WSs aren't a magic wand, they just allow you to do more with the same.



I don't see what's astonishing about it and I'm scratching my head asking the same question. If the answer is that you handle disconnections and reconnections the same way that the HTTP protocol does it, then what's the purpose of HTML over web sockets?

You basically end up with a half-assed, buggy, and potentially insecure reimplementation of HTTP running over web sockets running over HTTP at that point.

Are you going to do session management and identification by issuing a unique identifier as well? Is that unique identifier going to be valid in perpetuity or have a an expiry date? Is it going to be valid and secure across all sub-domains or will it be prone to cross site scripting attacks?


>I don't see what's astonishing about it and I'm scratching my head asking the same question. If the answer is that you handle disconnections and reconnections the same way that the HTTP protocol does it, then what's the purpose of HTML over web sockets?

The purpose is in the things explained well in TFA: single source of truth, no replicated state, simpler development, and so on...

Who said the purpose would/had to be in handing "the server caught fire" scenarios?


The purpose is to render your page the "old way" but having the dom updated like an SPA.

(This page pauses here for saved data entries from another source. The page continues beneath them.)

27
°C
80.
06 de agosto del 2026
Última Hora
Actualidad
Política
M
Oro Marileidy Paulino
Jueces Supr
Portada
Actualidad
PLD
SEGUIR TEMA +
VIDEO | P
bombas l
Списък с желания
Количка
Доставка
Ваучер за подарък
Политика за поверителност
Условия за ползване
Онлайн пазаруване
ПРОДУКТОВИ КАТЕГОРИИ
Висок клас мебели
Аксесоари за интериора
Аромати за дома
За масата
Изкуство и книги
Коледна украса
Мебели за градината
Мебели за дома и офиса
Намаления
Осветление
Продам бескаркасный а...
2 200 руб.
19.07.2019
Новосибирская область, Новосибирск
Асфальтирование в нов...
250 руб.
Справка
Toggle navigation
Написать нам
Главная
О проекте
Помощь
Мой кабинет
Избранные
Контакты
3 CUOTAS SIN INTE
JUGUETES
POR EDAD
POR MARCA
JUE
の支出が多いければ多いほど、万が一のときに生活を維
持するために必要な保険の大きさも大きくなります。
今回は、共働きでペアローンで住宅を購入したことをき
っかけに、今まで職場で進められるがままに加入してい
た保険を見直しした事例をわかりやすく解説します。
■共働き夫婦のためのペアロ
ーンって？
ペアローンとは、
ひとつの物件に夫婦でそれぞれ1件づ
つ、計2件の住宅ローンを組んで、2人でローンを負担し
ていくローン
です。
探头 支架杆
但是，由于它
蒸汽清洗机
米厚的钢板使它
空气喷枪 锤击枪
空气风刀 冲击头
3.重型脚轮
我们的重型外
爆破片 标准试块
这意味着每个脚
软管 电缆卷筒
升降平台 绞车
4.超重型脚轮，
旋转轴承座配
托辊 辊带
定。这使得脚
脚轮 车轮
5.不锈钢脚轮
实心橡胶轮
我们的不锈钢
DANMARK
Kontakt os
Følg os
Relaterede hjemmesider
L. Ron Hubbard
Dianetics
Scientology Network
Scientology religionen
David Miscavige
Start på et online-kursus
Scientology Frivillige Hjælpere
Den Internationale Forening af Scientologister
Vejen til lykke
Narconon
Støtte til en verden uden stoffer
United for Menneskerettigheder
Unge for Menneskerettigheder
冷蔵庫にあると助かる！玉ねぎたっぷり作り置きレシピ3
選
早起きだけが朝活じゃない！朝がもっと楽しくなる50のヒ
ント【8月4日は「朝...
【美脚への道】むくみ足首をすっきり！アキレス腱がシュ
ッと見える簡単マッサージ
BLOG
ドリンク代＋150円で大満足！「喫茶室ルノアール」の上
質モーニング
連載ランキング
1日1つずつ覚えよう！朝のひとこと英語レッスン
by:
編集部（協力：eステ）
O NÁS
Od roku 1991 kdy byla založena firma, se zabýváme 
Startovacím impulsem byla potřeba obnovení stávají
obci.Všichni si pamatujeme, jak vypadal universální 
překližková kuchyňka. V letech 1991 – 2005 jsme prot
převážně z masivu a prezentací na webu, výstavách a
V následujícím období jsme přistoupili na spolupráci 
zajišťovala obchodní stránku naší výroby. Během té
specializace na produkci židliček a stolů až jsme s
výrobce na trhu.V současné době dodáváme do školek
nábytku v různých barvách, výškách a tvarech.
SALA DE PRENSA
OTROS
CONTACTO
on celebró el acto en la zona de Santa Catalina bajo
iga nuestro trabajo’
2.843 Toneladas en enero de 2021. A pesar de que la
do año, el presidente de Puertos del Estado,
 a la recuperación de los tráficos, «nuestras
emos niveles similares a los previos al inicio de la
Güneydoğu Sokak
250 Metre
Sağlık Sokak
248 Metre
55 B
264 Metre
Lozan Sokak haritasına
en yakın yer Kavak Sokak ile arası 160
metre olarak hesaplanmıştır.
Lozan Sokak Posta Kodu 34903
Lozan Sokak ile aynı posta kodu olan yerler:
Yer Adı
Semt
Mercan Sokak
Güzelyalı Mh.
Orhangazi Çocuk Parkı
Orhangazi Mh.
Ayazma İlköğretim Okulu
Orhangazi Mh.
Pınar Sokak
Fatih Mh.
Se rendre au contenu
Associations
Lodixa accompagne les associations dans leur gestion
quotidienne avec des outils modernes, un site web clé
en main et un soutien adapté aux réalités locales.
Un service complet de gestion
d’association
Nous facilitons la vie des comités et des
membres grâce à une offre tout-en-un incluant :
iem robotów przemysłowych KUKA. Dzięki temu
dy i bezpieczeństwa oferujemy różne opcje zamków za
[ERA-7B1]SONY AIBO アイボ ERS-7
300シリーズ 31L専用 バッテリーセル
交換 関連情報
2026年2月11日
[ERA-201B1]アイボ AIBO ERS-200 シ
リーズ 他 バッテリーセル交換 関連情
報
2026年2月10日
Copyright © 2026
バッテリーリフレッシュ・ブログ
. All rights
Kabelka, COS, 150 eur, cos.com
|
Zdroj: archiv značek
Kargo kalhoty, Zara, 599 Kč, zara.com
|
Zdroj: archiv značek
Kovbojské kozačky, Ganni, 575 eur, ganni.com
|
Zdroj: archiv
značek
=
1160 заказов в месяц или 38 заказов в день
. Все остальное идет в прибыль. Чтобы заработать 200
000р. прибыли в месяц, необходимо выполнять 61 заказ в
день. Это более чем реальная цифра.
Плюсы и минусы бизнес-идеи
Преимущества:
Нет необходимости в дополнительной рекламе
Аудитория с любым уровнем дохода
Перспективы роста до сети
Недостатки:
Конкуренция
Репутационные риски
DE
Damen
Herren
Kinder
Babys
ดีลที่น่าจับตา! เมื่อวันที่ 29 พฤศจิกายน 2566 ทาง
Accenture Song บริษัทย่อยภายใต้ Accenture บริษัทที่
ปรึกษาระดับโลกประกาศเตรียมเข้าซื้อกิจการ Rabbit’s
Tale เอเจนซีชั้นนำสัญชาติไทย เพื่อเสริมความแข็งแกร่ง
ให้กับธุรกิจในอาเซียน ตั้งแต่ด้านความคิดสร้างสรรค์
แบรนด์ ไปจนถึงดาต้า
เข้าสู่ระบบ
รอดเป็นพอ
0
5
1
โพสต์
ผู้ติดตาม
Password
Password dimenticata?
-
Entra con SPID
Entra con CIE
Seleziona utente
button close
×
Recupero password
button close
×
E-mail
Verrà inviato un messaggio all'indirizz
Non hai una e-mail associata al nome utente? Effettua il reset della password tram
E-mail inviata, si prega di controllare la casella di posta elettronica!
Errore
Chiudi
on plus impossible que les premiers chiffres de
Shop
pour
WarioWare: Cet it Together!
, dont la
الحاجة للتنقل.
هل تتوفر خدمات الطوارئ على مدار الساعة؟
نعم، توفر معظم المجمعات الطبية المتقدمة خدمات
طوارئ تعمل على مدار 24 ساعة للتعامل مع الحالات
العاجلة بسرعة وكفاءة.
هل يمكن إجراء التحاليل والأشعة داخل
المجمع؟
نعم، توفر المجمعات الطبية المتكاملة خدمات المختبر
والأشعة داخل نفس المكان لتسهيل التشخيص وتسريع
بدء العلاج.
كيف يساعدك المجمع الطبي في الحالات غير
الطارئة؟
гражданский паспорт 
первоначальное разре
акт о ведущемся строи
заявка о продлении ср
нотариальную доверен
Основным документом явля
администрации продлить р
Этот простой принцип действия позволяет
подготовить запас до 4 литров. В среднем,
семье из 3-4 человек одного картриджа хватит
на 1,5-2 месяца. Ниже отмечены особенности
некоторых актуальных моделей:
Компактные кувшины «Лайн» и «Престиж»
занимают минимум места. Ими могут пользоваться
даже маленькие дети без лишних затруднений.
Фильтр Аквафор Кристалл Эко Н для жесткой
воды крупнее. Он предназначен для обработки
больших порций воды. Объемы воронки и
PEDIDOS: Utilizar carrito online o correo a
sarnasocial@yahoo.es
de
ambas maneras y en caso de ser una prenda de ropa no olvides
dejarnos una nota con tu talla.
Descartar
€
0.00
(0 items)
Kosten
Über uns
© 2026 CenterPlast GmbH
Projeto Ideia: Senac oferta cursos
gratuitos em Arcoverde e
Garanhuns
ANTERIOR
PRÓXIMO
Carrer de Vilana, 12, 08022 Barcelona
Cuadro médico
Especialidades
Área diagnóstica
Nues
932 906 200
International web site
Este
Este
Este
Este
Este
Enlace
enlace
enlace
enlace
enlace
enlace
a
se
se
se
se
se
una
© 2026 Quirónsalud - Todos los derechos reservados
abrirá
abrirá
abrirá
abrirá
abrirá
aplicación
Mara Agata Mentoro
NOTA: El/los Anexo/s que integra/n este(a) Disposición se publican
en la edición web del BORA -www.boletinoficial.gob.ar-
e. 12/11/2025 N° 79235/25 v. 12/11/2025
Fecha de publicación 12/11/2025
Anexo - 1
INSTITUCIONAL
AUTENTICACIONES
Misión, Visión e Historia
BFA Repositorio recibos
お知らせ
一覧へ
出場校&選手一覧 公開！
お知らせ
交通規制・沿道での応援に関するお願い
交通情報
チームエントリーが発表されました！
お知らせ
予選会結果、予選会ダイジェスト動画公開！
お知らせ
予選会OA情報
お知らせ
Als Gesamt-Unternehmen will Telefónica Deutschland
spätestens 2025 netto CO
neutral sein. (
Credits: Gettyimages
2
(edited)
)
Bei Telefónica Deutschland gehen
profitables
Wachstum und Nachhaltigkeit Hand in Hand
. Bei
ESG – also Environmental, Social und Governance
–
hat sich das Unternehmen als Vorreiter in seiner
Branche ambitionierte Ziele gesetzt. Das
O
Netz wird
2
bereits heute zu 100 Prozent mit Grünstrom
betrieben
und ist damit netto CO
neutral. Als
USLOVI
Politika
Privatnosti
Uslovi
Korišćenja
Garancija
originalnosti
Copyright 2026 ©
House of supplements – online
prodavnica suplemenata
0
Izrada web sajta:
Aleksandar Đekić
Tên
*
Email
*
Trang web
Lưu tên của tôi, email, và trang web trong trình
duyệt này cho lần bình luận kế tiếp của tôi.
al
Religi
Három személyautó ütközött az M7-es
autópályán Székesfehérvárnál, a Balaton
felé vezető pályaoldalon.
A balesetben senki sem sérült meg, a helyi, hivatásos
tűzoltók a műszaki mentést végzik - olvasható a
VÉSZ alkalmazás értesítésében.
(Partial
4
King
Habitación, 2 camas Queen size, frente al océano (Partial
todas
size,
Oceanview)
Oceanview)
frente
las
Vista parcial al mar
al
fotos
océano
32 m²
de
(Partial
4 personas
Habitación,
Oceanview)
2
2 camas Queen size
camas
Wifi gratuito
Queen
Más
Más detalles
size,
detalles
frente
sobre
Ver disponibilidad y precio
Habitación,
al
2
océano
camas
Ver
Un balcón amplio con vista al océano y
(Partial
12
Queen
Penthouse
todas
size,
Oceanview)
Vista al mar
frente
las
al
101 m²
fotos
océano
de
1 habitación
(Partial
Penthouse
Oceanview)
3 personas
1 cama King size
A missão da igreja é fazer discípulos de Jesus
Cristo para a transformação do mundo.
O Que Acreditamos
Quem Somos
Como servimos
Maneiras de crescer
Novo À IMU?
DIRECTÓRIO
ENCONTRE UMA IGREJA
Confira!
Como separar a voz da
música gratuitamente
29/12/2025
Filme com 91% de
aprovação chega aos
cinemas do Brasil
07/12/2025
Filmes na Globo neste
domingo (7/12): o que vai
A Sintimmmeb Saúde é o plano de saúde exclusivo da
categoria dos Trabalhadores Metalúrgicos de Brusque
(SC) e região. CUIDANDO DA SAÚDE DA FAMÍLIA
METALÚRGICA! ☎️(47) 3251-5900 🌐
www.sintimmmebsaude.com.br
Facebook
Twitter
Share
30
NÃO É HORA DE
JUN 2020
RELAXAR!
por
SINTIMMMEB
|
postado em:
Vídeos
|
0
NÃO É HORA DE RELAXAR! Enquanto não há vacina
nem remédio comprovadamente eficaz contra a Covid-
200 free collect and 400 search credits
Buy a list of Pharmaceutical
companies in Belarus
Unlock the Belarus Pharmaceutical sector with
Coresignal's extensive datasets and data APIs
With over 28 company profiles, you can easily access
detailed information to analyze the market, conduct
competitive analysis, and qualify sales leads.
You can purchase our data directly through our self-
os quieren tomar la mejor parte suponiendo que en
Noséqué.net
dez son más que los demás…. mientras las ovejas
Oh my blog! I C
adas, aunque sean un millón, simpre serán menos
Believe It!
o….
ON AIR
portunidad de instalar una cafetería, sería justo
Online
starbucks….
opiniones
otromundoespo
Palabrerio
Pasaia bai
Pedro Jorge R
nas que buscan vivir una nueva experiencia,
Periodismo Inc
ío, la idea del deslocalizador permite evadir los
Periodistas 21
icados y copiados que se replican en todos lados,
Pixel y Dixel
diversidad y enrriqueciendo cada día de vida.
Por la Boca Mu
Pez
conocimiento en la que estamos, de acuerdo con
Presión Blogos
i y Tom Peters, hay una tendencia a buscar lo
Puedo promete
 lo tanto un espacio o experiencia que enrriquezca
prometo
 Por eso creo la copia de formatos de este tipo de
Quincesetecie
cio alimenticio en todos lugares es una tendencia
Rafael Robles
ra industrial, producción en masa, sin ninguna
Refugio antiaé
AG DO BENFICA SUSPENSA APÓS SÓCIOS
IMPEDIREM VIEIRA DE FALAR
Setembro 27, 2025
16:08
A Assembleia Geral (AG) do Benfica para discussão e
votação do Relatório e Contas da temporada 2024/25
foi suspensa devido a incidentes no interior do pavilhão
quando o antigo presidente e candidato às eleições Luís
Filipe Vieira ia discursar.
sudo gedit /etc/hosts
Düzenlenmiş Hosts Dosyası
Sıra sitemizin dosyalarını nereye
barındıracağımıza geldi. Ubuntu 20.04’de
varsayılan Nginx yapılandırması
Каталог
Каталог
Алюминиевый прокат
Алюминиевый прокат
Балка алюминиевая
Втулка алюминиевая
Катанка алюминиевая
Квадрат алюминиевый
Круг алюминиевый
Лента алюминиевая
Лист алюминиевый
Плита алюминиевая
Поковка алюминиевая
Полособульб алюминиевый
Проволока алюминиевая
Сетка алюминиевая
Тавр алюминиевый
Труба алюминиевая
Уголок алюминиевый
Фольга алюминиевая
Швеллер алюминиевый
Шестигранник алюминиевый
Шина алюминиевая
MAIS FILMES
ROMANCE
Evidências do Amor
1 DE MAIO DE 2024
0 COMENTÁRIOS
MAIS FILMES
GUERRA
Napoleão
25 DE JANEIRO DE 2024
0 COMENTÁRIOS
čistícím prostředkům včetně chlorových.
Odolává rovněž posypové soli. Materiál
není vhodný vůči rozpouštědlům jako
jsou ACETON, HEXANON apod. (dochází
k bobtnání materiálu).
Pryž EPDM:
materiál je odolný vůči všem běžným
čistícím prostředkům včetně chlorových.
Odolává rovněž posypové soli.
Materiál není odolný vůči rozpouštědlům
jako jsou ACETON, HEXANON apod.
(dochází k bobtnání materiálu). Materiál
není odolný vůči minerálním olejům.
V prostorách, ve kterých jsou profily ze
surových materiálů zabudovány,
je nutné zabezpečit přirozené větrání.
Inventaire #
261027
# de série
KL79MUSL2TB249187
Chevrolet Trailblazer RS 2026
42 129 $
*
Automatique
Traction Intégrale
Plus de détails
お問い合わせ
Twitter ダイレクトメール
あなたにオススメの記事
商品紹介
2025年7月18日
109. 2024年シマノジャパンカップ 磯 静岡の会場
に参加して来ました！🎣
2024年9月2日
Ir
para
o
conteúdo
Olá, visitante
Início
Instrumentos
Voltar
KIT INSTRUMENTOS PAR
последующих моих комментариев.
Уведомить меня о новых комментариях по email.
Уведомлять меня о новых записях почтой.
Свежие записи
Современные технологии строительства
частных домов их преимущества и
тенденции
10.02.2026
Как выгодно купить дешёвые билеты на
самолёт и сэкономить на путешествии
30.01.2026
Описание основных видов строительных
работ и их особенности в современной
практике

It works for certain things and not for others. So, it's not "the future of web software" like the title says, it's one additional possibility for when it makes sense.


> then what's the purpose of HTML over web sockets?

Because you can do things stateless HTML alone cannot do.

No one is trying to re-implement HTTP, or even remove it from the equation.

What people are trying to reimplement (or rather, replace) is the HTML + JSON:API + React + Redux mess. Websockets is a means to that end.


Hm... great intentions, but you don’t seem to have actually answered any of the questions from the parent comment.

Unfortunately, great intentions alone won’t make this work; someone has to actually answer the hard questions about how it’s going to work too.

All the answers I’ve seen so far trying to answer them have been vague hand waving...

That doesn’t leave me with much confidence.


>Unfortunately, great intentions alone won’t make this work; someone has to actually answer the hard questions about how it’s going to work too.

People did better than that, they already built applications with this model.


You are welcome to actually look at the code for any of these solutions.

Here is the documentation for Phoenix channel authentication (what Phoenix Live View is built upon): https://hexdocs.pm/phoenix/channels.html#using-token-authent...

Additionally, here is some documentation on the security considerations specific to Live View: https://hexdocs.pm/phoenix_live_view/security-model.html

Searching can probably find you more information.